Many legal observers say the FDA may have little recourse but to fight each city and state. "The administration has staked out a position they can't afford not to defend," said attorney Jim Czaban, who specializes in drug law for the Washington, D.C., firm Heller Ehrman.

The growing momentum may make that effort futile.

"There are probably 60 cities and counties we are talking with," said Tony Howard, chief executive of CanaRx, a Canadian pharmacy that coordinates the city of Springfield's program, begun earlier this year to help employees purchase prescriptions in Canada.

He said that if enough cities and states enacted cross-border drug programs, it would prompt Congress to change drug law and bring costs for medicine in the United States down to the level they are in the rest of the world.

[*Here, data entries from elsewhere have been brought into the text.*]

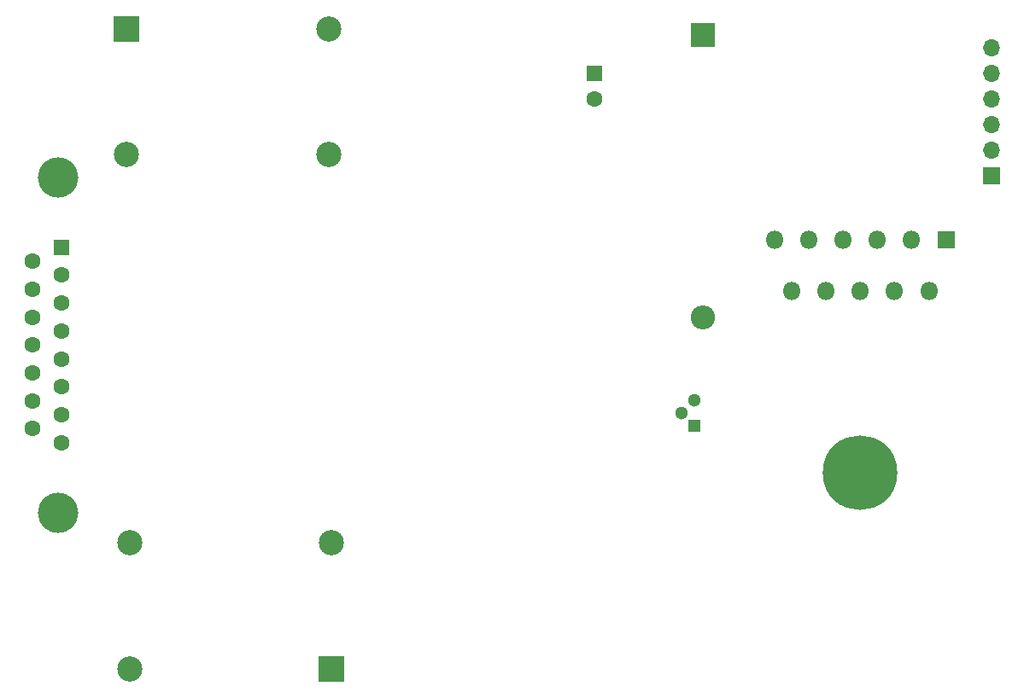
<source format=gbr>
G04 #@! TF.GenerationSoftware,KiCad,Pcbnew,(5.0.0-rc2-dev-444-g2974a2c10)*
G04 #@! TF.CreationDate,2018-05-07T15:04:31+02:00*
G04 #@! TF.ProjectId,TrackAmplifier,547261636B416D706C69666965722E6B,rev?*
G04 #@! TF.SameCoordinates,Original*
G04 #@! TF.FileFunction,Copper,L2,Bot,Signal*
G04 #@! TF.FilePolarity,Positive*
%FSLAX46Y46*%
G04 Gerber Fmt 4.6, Leading zero omitted, Abs format (unit mm)*
G04 Created by KiCad (PCBNEW (5.0.0-rc2-dev-444-g2974a2c10)) date 05/07/18 15:04:31*
%MOMM*%
%LPD*%
G01*
G04 APERTURE LIST*
%ADD10R,1.600000X1.600000*%
%ADD11C,1.600000*%
%ADD12C,4.000000*%
%ADD13C,2.500000*%
%ADD14R,2.500000X2.500000*%
%ADD15R,2.400000X2.400000*%
%ADD16O,2.400000X2.400000*%
%ADD17C,1.300000*%
%ADD18R,1.300000X1.300000*%
%ADD19C,7.400000*%
%ADD20C,0.800000*%
%ADD21R,1.800000X1.800000*%
%ADD22O,1.800000X1.800000*%
%ADD23R,1.700000X1.700000*%
%ADD24O,1.700000X1.700000*%
G04 APERTURE END LIST*
D10*
X110960000Y-57770000D03*
D11*
X110960000Y-60270000D03*
D10*
X58100000Y-75000000D03*
D11*
X58100000Y-77770000D03*
X58100000Y-80540000D03*
X58100000Y-83310000D03*
X58100000Y-86080000D03*
X58100000Y-88850000D03*
X58100000Y-91620000D03*
X58100000Y-94390000D03*
X55260000Y-76385000D03*
X55260000Y-79155000D03*
X55260000Y-81925000D03*
X55260000Y-84695000D03*
X55260000Y-87465000D03*
X55260000Y-90235000D03*
X55260000Y-93005000D03*
D12*
X57800000Y-68045000D03*
X57800000Y-101345000D03*
D13*
X64925000Y-104325000D03*
X84925000Y-104325000D03*
X64925000Y-116825000D03*
D14*
X84925000Y-116825000D03*
D15*
X121755000Y-53960000D03*
D16*
X121755000Y-81960000D03*
D17*
X119596000Y-91425000D03*
X120866000Y-90155000D03*
D18*
X120866000Y-92695000D03*
D13*
X84605000Y-65825000D03*
X64605000Y-65825000D03*
X84605000Y-53325000D03*
D14*
X64605000Y-53325000D03*
D19*
X137317013Y-97367015D03*
D20*
X134542013Y-97367015D03*
X135354792Y-95404794D03*
X137317013Y-94592015D03*
X139279234Y-95404794D03*
X140092013Y-97367015D03*
X139279234Y-99329236D03*
X137317013Y-100142015D03*
X135354792Y-99329236D03*
D21*
X145817013Y-74280000D03*
D22*
X144117013Y-79360000D03*
X142417013Y-74280000D03*
X140717013Y-79360000D03*
X139017013Y-74280000D03*
X137317013Y-79360000D03*
X135617013Y-74280000D03*
X133917013Y-79360000D03*
X132217013Y-74280000D03*
X130517013Y-79360000D03*
X128817013Y-74280000D03*
D23*
X150330000Y-67930000D03*
D24*
X150330000Y-65390000D03*
X150330000Y-62850000D03*
X150330000Y-60310000D03*
X150330000Y-57770000D03*
X150330000Y-55230000D03*
M02*

</source>
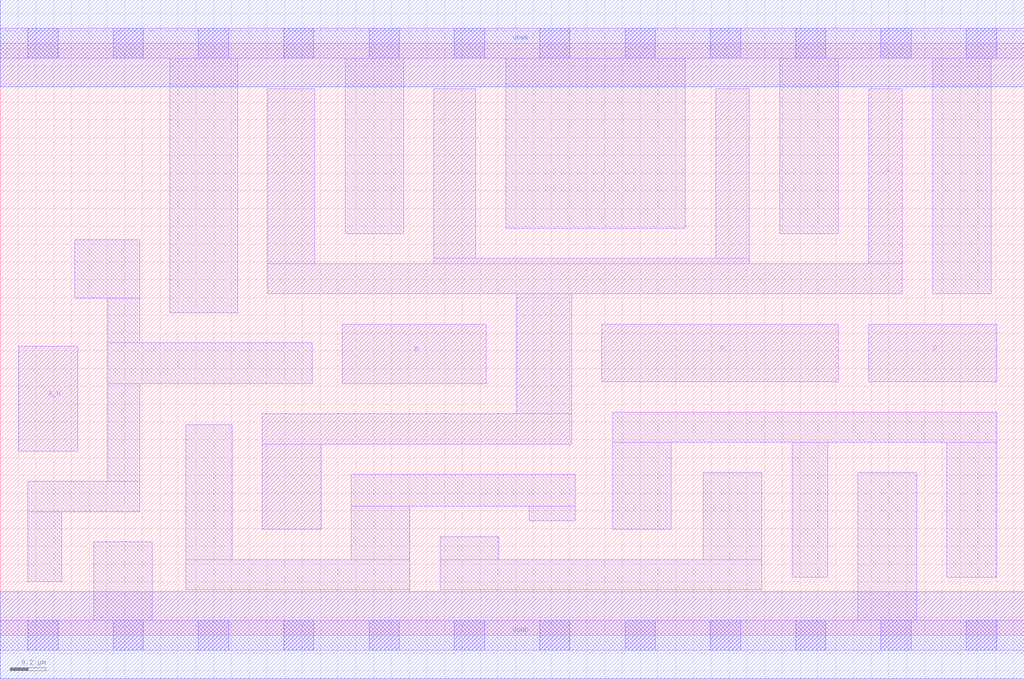
<source format=lef>
# Copyright 2020 The SkyWater PDK Authors
#
# Licensed under the Apache License, Version 2.0 (the "License");
# you may not use this file except in compliance with the License.
# You may obtain a copy of the License at
#
#     https://www.apache.org/licenses/LICENSE-2.0
#
# Unless required by applicable law or agreed to in writing, software
# distributed under the License is distributed on an "AS IS" BASIS,
# WITHOUT WARRANTIES OR CONDITIONS OF ANY KIND, either express or implied.
# See the License for the specific language governing permissions and
# limitations under the License.
#
# SPDX-License-Identifier: Apache-2.0

VERSION 5.7 ;
  NAMESCASESENSITIVE ON ;
  NOWIREEXTENSIONATPIN ON ;
  DIVIDERCHAR "/" ;
  BUSBITCHARS "[]" ;
UNITS
  DATABASE MICRONS 200 ;
END UNITS
MACRO sky130_fd_sc_lp__nand4b_2
  CLASS CORE ;
  SOURCE USER ;
  FOREIGN sky130_fd_sc_lp__nand4b_2 ;
  ORIGIN  0.000000  0.000000 ;
  SIZE  5.760000 BY  3.330000 ;
  SYMMETRY X Y R90 ;
  SITE unit ;
  PIN A_N
    ANTENNAGATEAREA  0.126000 ;
    DIRECTION INPUT ;
    USE SIGNAL ;
    PORT
      LAYER li1 ;
        RECT 0.105000 1.035000 0.435000 1.625000 ;
    END
  END A_N
  PIN B
    ANTENNAGATEAREA  0.630000 ;
    DIRECTION INPUT ;
    USE SIGNAL ;
    PORT
      LAYER li1 ;
        RECT 1.925000 1.415000 2.735000 1.750000 ;
    END
  END B
  PIN C
    ANTENNAGATEAREA  0.630000 ;
    DIRECTION INPUT ;
    USE SIGNAL ;
    PORT
      LAYER li1 ;
        RECT 3.385000 1.425000 4.715000 1.750000 ;
    END
  END C
  PIN D
    ANTENNAGATEAREA  0.630000 ;
    DIRECTION INPUT ;
    USE SIGNAL ;
    PORT
      LAYER li1 ;
        RECT 4.885000 1.425000 5.605000 1.750000 ;
    END
  END D
  PIN Y
    ANTENNADIFFAREA  1.659000 ;
    DIRECTION OUTPUT ;
    USE SIGNAL ;
    PORT
      LAYER li1 ;
        RECT 1.475000 0.595000 1.805000 1.075000 ;
        RECT 1.475000 1.075000 3.215000 1.245000 ;
        RECT 1.505000 1.920000 5.075000 2.090000 ;
        RECT 1.505000 2.090000 1.770000 3.075000 ;
        RECT 2.440000 2.090000 4.215000 2.120000 ;
        RECT 2.440000 2.120000 2.675000 3.075000 ;
        RECT 2.905000 1.245000 3.215000 1.920000 ;
        RECT 4.025000 2.120000 4.215000 3.075000 ;
        RECT 4.885000 2.090000 5.075000 3.075000 ;
    END
  END Y
  PIN VGND
    DIRECTION INOUT ;
    USE GROUND ;
    PORT
      LAYER met1 ;
        RECT 0.000000 -0.245000 5.760000 0.245000 ;
    END
  END VGND
  PIN VPWR
    DIRECTION INOUT ;
    USE POWER ;
    PORT
      LAYER met1 ;
        RECT 0.000000 3.085000 5.760000 3.575000 ;
    END
  END VPWR
  OBS
    LAYER li1 ;
      RECT 0.000000 -0.085000 5.760000 0.085000 ;
      RECT 0.000000  3.245000 5.760000 3.415000 ;
      RECT 0.155000  0.300000 0.345000 0.695000 ;
      RECT 0.155000  0.695000 0.785000 0.865000 ;
      RECT 0.420000  1.895000 0.785000 2.225000 ;
      RECT 0.525000  0.085000 0.855000 0.525000 ;
      RECT 0.605000  0.865000 0.785000 1.415000 ;
      RECT 0.605000  1.415000 1.755000 1.645000 ;
      RECT 0.605000  1.645000 0.785000 1.895000 ;
      RECT 0.955000  1.815000 1.335000 3.245000 ;
      RECT 1.045000  0.255000 2.305000 0.425000 ;
      RECT 1.045000  0.425000 1.305000 1.185000 ;
      RECT 1.940000  2.260000 2.270000 3.245000 ;
      RECT 1.975000  0.425000 2.305000 0.725000 ;
      RECT 1.975000  0.725000 3.235000 0.905000 ;
      RECT 2.475000  0.255000 4.285000 0.425000 ;
      RECT 2.475000  0.425000 2.805000 0.555000 ;
      RECT 2.845000  2.290000 3.855000 3.245000 ;
      RECT 2.975000  0.645000 3.235000 0.725000 ;
      RECT 3.445000  0.595000 3.775000 1.085000 ;
      RECT 3.445000  1.085000 5.605000 1.255000 ;
      RECT 3.955000  0.425000 4.285000 0.915000 ;
      RECT 4.385000  2.260000 4.715000 3.245000 ;
      RECT 4.455000  0.325000 4.655000 1.085000 ;
      RECT 4.825000  0.085000 5.155000 0.915000 ;
      RECT 5.245000  1.920000 5.575000 3.245000 ;
      RECT 5.325000  0.325000 5.605000 1.085000 ;
    LAYER mcon ;
      RECT 0.155000 -0.085000 0.325000 0.085000 ;
      RECT 0.155000  3.245000 0.325000 3.415000 ;
      RECT 0.635000 -0.085000 0.805000 0.085000 ;
      RECT 0.635000  3.245000 0.805000 3.415000 ;
      RECT 1.115000 -0.085000 1.285000 0.085000 ;
      RECT 1.115000  3.245000 1.285000 3.415000 ;
      RECT 1.595000 -0.085000 1.765000 0.085000 ;
      RECT 1.595000  3.245000 1.765000 3.415000 ;
      RECT 2.075000 -0.085000 2.245000 0.085000 ;
      RECT 2.075000  3.245000 2.245000 3.415000 ;
      RECT 2.555000 -0.085000 2.725000 0.085000 ;
      RECT 2.555000  3.245000 2.725000 3.415000 ;
      RECT 3.035000 -0.085000 3.205000 0.085000 ;
      RECT 3.035000  3.245000 3.205000 3.415000 ;
      RECT 3.515000 -0.085000 3.685000 0.085000 ;
      RECT 3.515000  3.245000 3.685000 3.415000 ;
      RECT 3.995000 -0.085000 4.165000 0.085000 ;
      RECT 3.995000  3.245000 4.165000 3.415000 ;
      RECT 4.475000 -0.085000 4.645000 0.085000 ;
      RECT 4.475000  3.245000 4.645000 3.415000 ;
      RECT 4.955000 -0.085000 5.125000 0.085000 ;
      RECT 4.955000  3.245000 5.125000 3.415000 ;
      RECT 5.435000 -0.085000 5.605000 0.085000 ;
      RECT 5.435000  3.245000 5.605000 3.415000 ;
  END
END sky130_fd_sc_lp__nand4b_2
END LIBRARY

</source>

"If the U.S. were to drop costs to the average of the world, and then the pharmaceutical industry said it needed more money for research and development — then add a dollar to every prescription filled throughout the world," Howard said. "But be fair. Why should the U.S. pay twice as much as what everyone else does?"

Pending in Congress

Debate in Congress continues. Some lawmakers want to make it easier for residents to bring drugs in from Canada. Others fear that if enough individuals, cities and states buy from Canada, it could raise prices in the United States as drug companies seek to make up for lower revenue. They want to see other countries raise their prices, rather than impose price controls in the United States.

Canadians also are split on the moves, with some supporting the business the sales brings to local pharmacies, which collect a commission on each sale to the United States, while others fear it will lead to higher drug costs or shortages in Canada.

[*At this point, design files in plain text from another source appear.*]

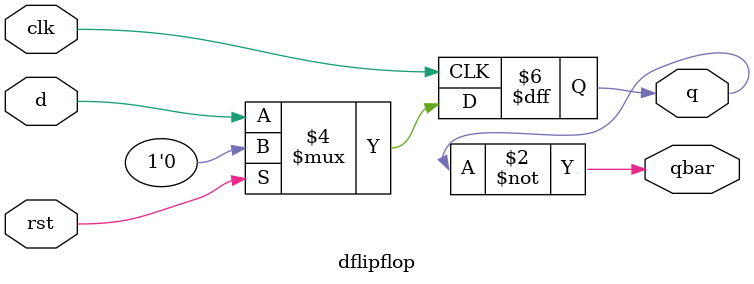
<source format=v>

module sr_using_d(s,r,clk,rst,q,qbar);
input s,r,clk,rst;
output q,qbar;
assign w=s|(~r&q);
dflipflop DUT1(w,clk,rst,q,qbar);
endmodule

module dflipflop(d,clk,rst,q,qbar);
input d,clk,rst;
output reg q;
output qbar;
always@(posedge clk)
begin
if(rst)
q<=0;
else
q<=d;
end
assign qbar=~q;
endmodule

</source>
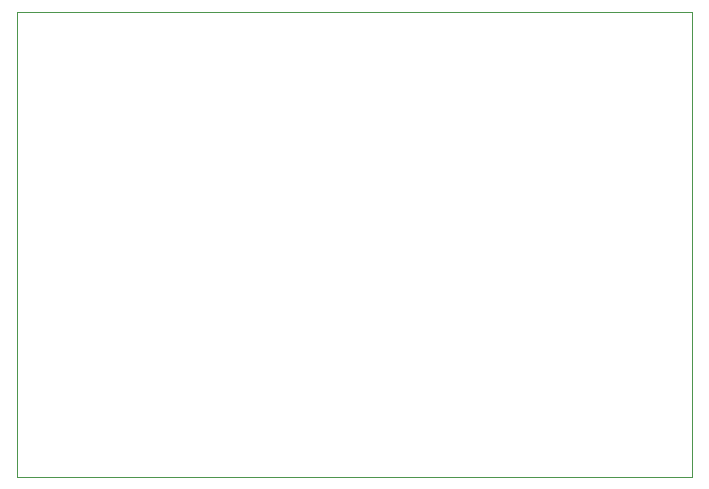
<source format=gbr>
G04 #@! TF.GenerationSoftware,KiCad,Pcbnew,5.1.2-f72e74a~84~ubuntu18.04.1*
G04 #@! TF.CreationDate,2019-07-11T09:37:04+02:00*
G04 #@! TF.ProjectId,kicad_filtre,6b696361-645f-4666-996c-7472652e6b69,rev?*
G04 #@! TF.SameCoordinates,Original*
G04 #@! TF.FileFunction,Profile,NP*
%FSLAX46Y46*%
G04 Gerber Fmt 4.6, Leading zero omitted, Abs format (unit mm)*
G04 Created by KiCad (PCBNEW 5.1.2-f72e74a~84~ubuntu18.04.1) date 2019-07-11 09:37:04*
%MOMM*%
%LPD*%
G04 APERTURE LIST*
%ADD10C,0.050000*%
G04 APERTURE END LIST*
D10*
X162560000Y-144145000D02*
X105410000Y-144145000D01*
X105410000Y-144145000D02*
X105410000Y-139065000D01*
X162560000Y-104775000D02*
X162560000Y-144145000D01*
X105410000Y-104775000D02*
X162560000Y-104775000D01*
X105410000Y-139065000D02*
X105410000Y-104775000D01*
M02*

</source>
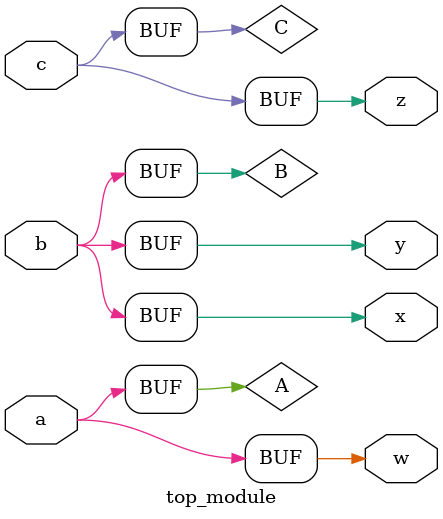
<source format=v>
module top_module( 
    input a,b,c,
    output w,x,y,z );
wire A,B,C;
    assign {A,B,C} = {a,b,c};
    assign {w,x,y,z} = {A,B,B,C};
endmodule

</source>
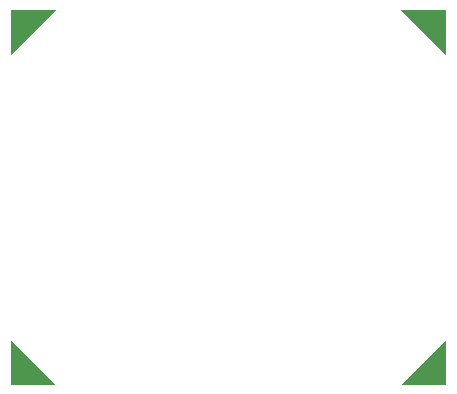
<source format=gbo>
%FSLAX25Y25*%
%MOIN*%
G70*
G01*
G75*
G04 Layer_Color=32896*
%ADD10R,0.05906X0.05118*%
%ADD11R,0.04921X0.01181*%
%ADD12R,0.05118X0.05906*%
%ADD13R,0.08012X0.05906*%
%ADD14R,0.08661X0.05906*%
%ADD15C,0.03937*%
%ADD16C,0.01181*%
%ADD17C,0.05906*%
G04:AMPARAMS|DCode=18|XSize=59.06mil|YSize=59.06mil|CornerRadius=0mil|HoleSize=0mil|Usage=FLASHONLY|Rotation=270.000|XOffset=0mil|YOffset=0mil|HoleType=Round|Shape=Octagon|*
%AMOCTAGOND18*
4,1,8,-0.01476,-0.02953,0.01476,-0.02953,0.02953,-0.01476,0.02953,0.01476,0.01476,0.02953,-0.01476,0.02953,-0.02953,0.01476,-0.02953,-0.01476,-0.01476,-0.02953,0.0*
%
%ADD18OCTAGOND18*%

G04:AMPARAMS|DCode=19|XSize=59.06mil|YSize=59.06mil|CornerRadius=0mil|HoleSize=0mil|Usage=FLASHONLY|Rotation=180.000|XOffset=0mil|YOffset=0mil|HoleType=Round|Shape=Octagon|*
%AMOCTAGOND19*
4,1,8,-0.02953,0.01476,-0.02953,-0.01476,-0.01476,-0.02953,0.01476,-0.02953,0.02953,-0.01476,0.02953,0.01476,0.01476,0.02953,-0.01476,0.02953,-0.02953,0.01476,0.0*
%
%ADD19OCTAGOND19*%

%ADD20C,0.14961*%
%ADD21C,0.06299*%
%ADD22R,0.06299X0.06299*%
%ADD23C,0.02756*%
%ADD24C,0.03937*%
%ADD25C,0.05512*%
%ADD26C,0.01000*%
%ADD27C,0.00984*%
%ADD28C,0.00394*%
%ADD29C,0.00800*%
%ADD30C,0.00787*%
%ADD31C,0.00591*%
%ADD32R,0.04000X0.04000*%
%ADD33R,0.06496X0.05709*%
%ADD34R,0.05512X0.01772*%
%ADD35R,0.05709X0.06496*%
%ADD36R,0.08603X0.06496*%
%ADD37R,0.09252X0.06496*%
%ADD38C,0.06496*%
G04:AMPARAMS|DCode=39|XSize=64.96mil|YSize=64.96mil|CornerRadius=0mil|HoleSize=0mil|Usage=FLASHONLY|Rotation=270.000|XOffset=0mil|YOffset=0mil|HoleType=Round|Shape=Octagon|*
%AMOCTAGOND39*
4,1,8,-0.01624,-0.03248,0.01624,-0.03248,0.03248,-0.01624,0.03248,0.01624,0.01624,0.03248,-0.01624,0.03248,-0.03248,0.01624,-0.03248,-0.01624,-0.01624,-0.03248,0.0*
%
%ADD39OCTAGOND39*%

G04:AMPARAMS|DCode=40|XSize=64.96mil|YSize=64.96mil|CornerRadius=0mil|HoleSize=0mil|Usage=FLASHONLY|Rotation=180.000|XOffset=0mil|YOffset=0mil|HoleType=Round|Shape=Octagon|*
%AMOCTAGOND40*
4,1,8,-0.03248,0.01624,-0.03248,-0.01624,-0.01624,-0.03248,0.01624,-0.03248,0.03248,-0.01624,0.03248,0.01624,0.01624,0.03248,-0.01624,0.03248,-0.03248,0.01624,0.0*
%
%ADD40OCTAGOND40*%

%ADD41C,0.15551*%
%ADD42C,0.06890*%
%ADD43R,0.06890X0.06890*%
G36*
X195000Y50000D02*
X180000D01*
X195000Y65000D01*
Y50000D01*
D02*
G37*
G36*
X65000D02*
X50000D01*
Y65000D01*
X65000Y50000D01*
D02*
G37*
G36*
X195000Y160000D02*
X180000Y175000D01*
X195000D01*
Y160000D01*
D02*
G37*
G36*
X50000Y160000D02*
Y175000D01*
X65000D01*
X50000Y160000D01*
D02*
G37*
M02*

</source>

The FDA has moved to halt one city's program. After Springfield, Mass., began offering its cross-border drug program earlier this year, the FDA sent warning letters to the city's drug coordinator, CanaRx, based in Windsor, Ontario. But the effort was dealt a setback when CanaRx closed all its U.S. storefronts.

FDA Commissioner Mark McClellan flew to Canada last month to meet with Health Canada officials, who the FDA says are now reviewing CanaRx to ensure it is not violating any Canadian laws. That investigation could take months, Hubbard said.

In the meantime, the FDA is working with some states to help them take action against commercial storefronts that help individuals buy drugs from Canada. The FDA won a key court battle in November, shutting down Rx Depot.

The FDA argued that Rx Depot and other firms like it endanger patients by importing unapproved drugs from Canada. "More than half the states have taken action against these storefront pharmacies or Internet operations within their state boundaries," said Tom McGinnis of the FDA.

In Alabama, for example, the state's board of pharmacy succeeded in shutting down every storefront business it learned of that helped residents buy drugs from Canada, mainly for operating without a license.

Jerry Moore, executive director of the Alabama pharmacy board, said safety was the issue.

"If there is one adverse event (from a drug purchased through Canada), all the money you save would not be worth having a person end up in the hospital because a drug was subpotent, tainted or counterfeit," Moore said.

He said his agency did not act against Montgomery because the pharmacy the city deals with is outside the state's jurisdiction, but the agency referred the matter to the FDA.

Safety issue

Supporters of Canadian drug purchases say the safety issue is misleading. Drugs from Canada, they say, are just as safe as drugs bought in the United States. And there are other benefits.

"Employees save money and the city saves money," Downes said.

That's certainly what Clavelle wants in Burlington. "Municipalities are overburdened with the high cost of healthcare," he said. He admitted that buying drugs from Canada would help only so much. "Believe me, I don't view this as a solution. This is a Band-Aid. But we need some Band-Aids."